Apr 4, 2017 by: WENN


Boyega Slams Jackson Over Black British Actor Comments

John Boyega has hit out at Samuel L. Jackson over his comments he made criticising the casting of British actors as African-Americans in movies.

In an interview with radio station Hot 97, the Pulp Fiction actor, 68, suggested that African-American actors rather than British ones should star in films set in the U.S.

Star Wars actor Boyega, 24, slammed the star's remarks on Twitter, writing, "Black brits (sic) vs African American. A stupid a** conflict we don't have time for."
 
Samuel's comments were made in relation to Jordan Peele's new comedy horror Get Out, which features British actor Daniel Kaluuya as an African-American man meeting his white girlfriend's parents for the first time. 

"I think it's great that movie's doing everything it's doing and people are loving it," Jackson says. "But... I know the young brother who's in the movie, and he's British. I tend to wonder what that movie would have been with an American brother who really feels that." 

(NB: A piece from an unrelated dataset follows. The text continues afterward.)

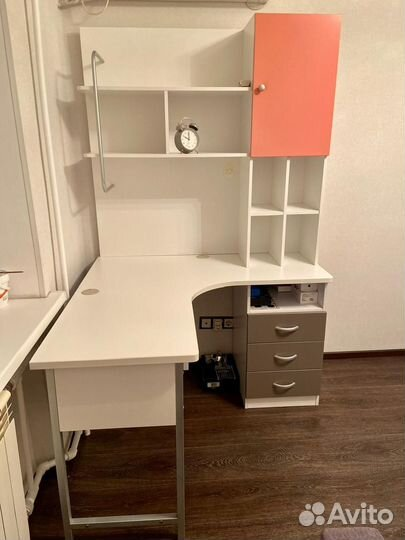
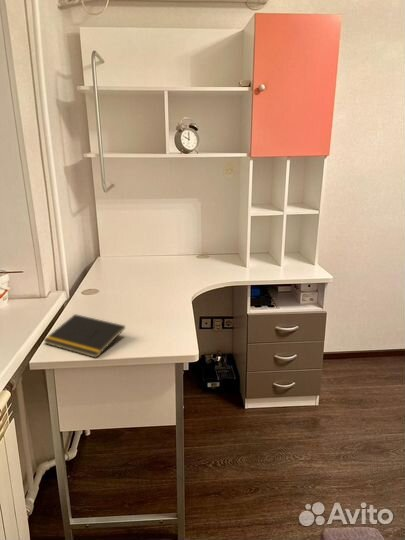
+ notepad [42,313,126,359]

He suggested that as a Brit, Daniel would not fully understand the difficulties of interracial dating experienced by African-Americans. 

"Daniel grew up in a country where they've been interracial dating for a hundred years," he added. "What would a brother from America have made of that role? Some things are universal but (not everything is)." 

A number of black British stars have been cast as African-American characters in Hollywood in recent years, with notable examples including David Oyelowo playing civil rights leader Martin Luther King in Selma and Chiwetel Ejiofor starring as Solomon Northup in 12 Years A Slave

In an interview with The Guardian, Peele said he was initially sceptical of casting a non-American in Get Out, but that Daniel convinced him black men in Britain experienced similar prejudice. 

"This movie was so much about representation of the African American experience," he said. "Early on, Daniel and I had a Skype session where we talked about this and I was made to understand how universal this issue is."